Серый пришел на работу, когда не было еще и семи. С собой он часов не носил, но по тому, как удивленно глянула на него заспанная вахтерша, выдавая ключи от сектора, понял, что поспешил. Но не огорчился. Тяжелая хмарь, которая тянулась со вчерашнего вечера и которую никак нельзя было назвать сном, кончилась, и впереди был новый день, который, кто знает, вдруг да и принесет что-нибудь хорошее.

Переодевшись, он первым делом прочистил автопоилку у Борьки, который еще с вечера забивал ее сеном и до утра маялся от жажды, печально фыркая и перекатывая в челюстях вялую белесую свеклу. Потом проведал малыша-зубренка, у которого еще не было официального имени. Серый звал его Мишкой, – потому что он был бурый, косматый и неуклюжий. Мишка спал в углу на соломе, а зубриха Зоя стояла над ним и бешено косила выпуклым налитым кровью глазом.

– Давайте, давайте, пошли! – громко сказал Серый и грудью налег на ручку шибера. Дверца перегонки медленно поехала вправо. Мишка вскочил на ноги и весело закрутил поросячьим несолидным хвостиком. Задевая стены могучими плечами, Зоя медленно вплыла в перегонку. Мишка хулиганил – высоко подбрасывая зад, кругами бегал по клетке.

– Ну, пошел, пошел! – добродушно повторил Серый, прихлопывая рукавицами. – Ишь, расскакался!

До открытия зоопарка оставалось еще почти три часа, и Серый не торопился, с удовольствием наблюдал за игрой резвого звереныша. На бесцветном лице плавала неопределенная и почти бессмысленная улыбка. Тонкие серые губы изгибались отдельно друг от друга, приоткрывая время от времени темную щель, в которой не виднелись зубы. Серый улыбался, разжимая челюсти, и черный змеящийся провал в сочетании с бледно-голубыми, ничего не выражающими глазами придавал его улыбающемуся лицу жутковатое и неприятное выражение.

Наконец утомившийся Мишка влетел под брюхо громко фыркнувшей Зои. Серый задвинул шибер и принялся за уборку. Сгреб лопатой навоз, вывез на тачке, ковырнул сапогом подстилку.

– Вот ведь, ироды, – пробормотал он себе под нос. – Третьего дня только все менял, а уже будто и с гнилью, – вздохнул и насадил на вилы влажное, преловатое сено…
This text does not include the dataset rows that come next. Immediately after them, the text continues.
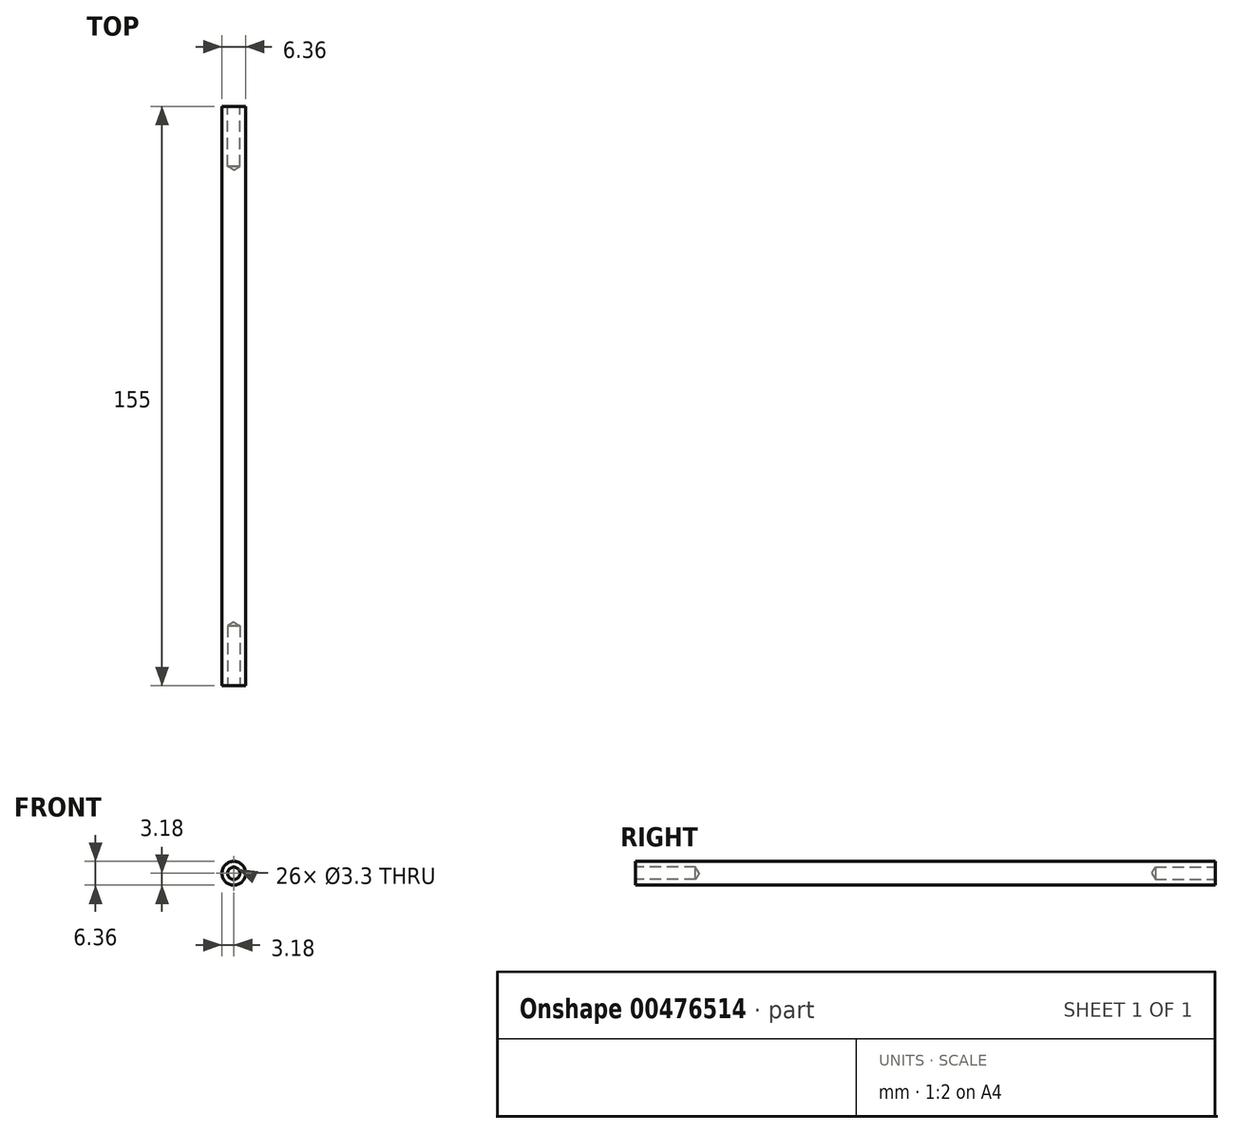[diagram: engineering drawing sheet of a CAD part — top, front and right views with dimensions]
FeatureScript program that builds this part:
annotation { "Feature Type Name" : "Feature", "Feature Type Description" : "" }
export const myFeature = defineFeature(function(context is Context, id is Id, definition is map)
    precondition{}
    {
        {
            var Q0;
            Q0=qCreatedBy(makeId("Front.planeOp"),FACE);
            var sketch = newSketch(context, id + "F0", { "sketchPlane" : qUnion([Q0])});
            skCircle(sketch, "E0", {"center": v(0, 0) * mm, "radius": 3.18 * mm});
            skSolve(sketch);
        }
        {
            var Q0;
            Q0=makeQuery(id+"F0.imprint","IMPRINT",FACE,{"disambiguationData":[TD([[makeQuery(id+"F0.imprint","IMPRINT",EDGE,{"derivedFrom":sQuery(id+"F0.wireOp",EDGE,"E0")}),1.0]])]});
            extrude(context, id + "F1", {"entities" : qUnion([Q0]), "depth" : 155 * mm});
        }
        {
            var Q0;
            Q0=sQuery(id+"F0.wireOp",VERTEX,"E0.center");
            var Q1;
            Q1=makeQuery(id+"F1.opExtrude","SWEPT_BODY",BODY,{"disambiguationData":[OSD([sQuery(id+"F0.wireOp",EDGE,"E0")])]});
            hole(context, id + "F2", {"style" : HoleStyle.SIMPLE, "endStyle" : HoleEndStyle.BLIND, "oppositeDirection" : true, "standardTappedOrClearance" : lookupTablePath({ "standard" : "ISO", "engagement" : "75%", "pitch" : "0.7 mm", "size" : "M4", "type" : "Tapped" }), "standardBlindInLast" : lookupTablePath({ "standard" : "ISO", "engagement" : "75%", "pitch" : "0.7 mm", "size" : "M4", "type" : "Tapped" }), "holeDiameter" : 3.3 * mm, "showTappedDepth" : true, "holeDepth" : 16 * mm, "tappedDepth" : 13.9 * mm, "tapClearance" : 3, "startFromSketch" : true, "locations" : qUnion([Q0]), "scope" : qUnion([Q1]), "majorDiameter" : 4 * mm});
        }
        {
            var Q0;
            Q0=makeQuery(id+"F1.opExtrude","CAP_FACE",FACE,{"disambiguationData":[OSD([sQuery(id+"F0.wireOp",EDGE,"E0")])],"isStart":false});
            var sketch = newSketch(context, id + "F3", { "sketchPlane" : qUnion([Q0])});
            skCircle(sketch, "E1.0.0", {"center": v(0, 0) * mm, "radius": 3.18 * mm});
            skSolve(sketch);
        }
        {
            var Q0;
            Q0=sQuery(id+"F3.wireOp",VERTEX,"E1.0.0.center");
            var Q1;
            Q1=makeQuery(id+"F1.opExtrude","SWEPT_BODY",BODY,{"disambiguationData":[OSD([sQuery(id+"F0.wireOp",EDGE,"E0")])]});
            hole(context, id + "F4", {"style" : HoleStyle.SIMPLE, "endStyle" : HoleEndStyle.BLIND, "standardTappedOrClearance" : lookupTablePath({ "standard" : "ISO", "engagement" : "75%", "pitch" : "0.7 mm", "size" : "M4", "type" : "Tapped" }), "standardBlindInLast" : lookupTablePath({ "standard" : "ISO", "engagement" : "75%", "pitch" : "0.7 mm", "size" : "M4", "type" : "Tapped" }), "holeDiameter" : 3.3 * mm, "showTappedDepth" : true, "holeDepth" : 16 * mm, "tappedDepth" : 13.9 * mm, "tapClearance" : 3, "startFromSketch" : true, "locations" : qUnion([Q0]), "scope" : qUnion([Q1]), "majorDiameter" : 4 * mm});
        }
    });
По пути с навозного дворика, куда вываливали груженые тачки сразу три сектора, заглянул в кладовую, где хранилось сено.

– Зараз возьму кипу, – вслух сказал Серый. – Что останется, Борьке пойдет. – он шагнул в ароматную полутьму, примерился к откатившемуся брикету… и замер.

Поверх штабеля, на рассыпавшемся сене спал мальчик лет десяти.

– От это да! – негромко сказал Серый и подошел поближе, чтобы разглядеть незваного гостя.

Мальчик лежал, раскинув руки, и тихо сопел.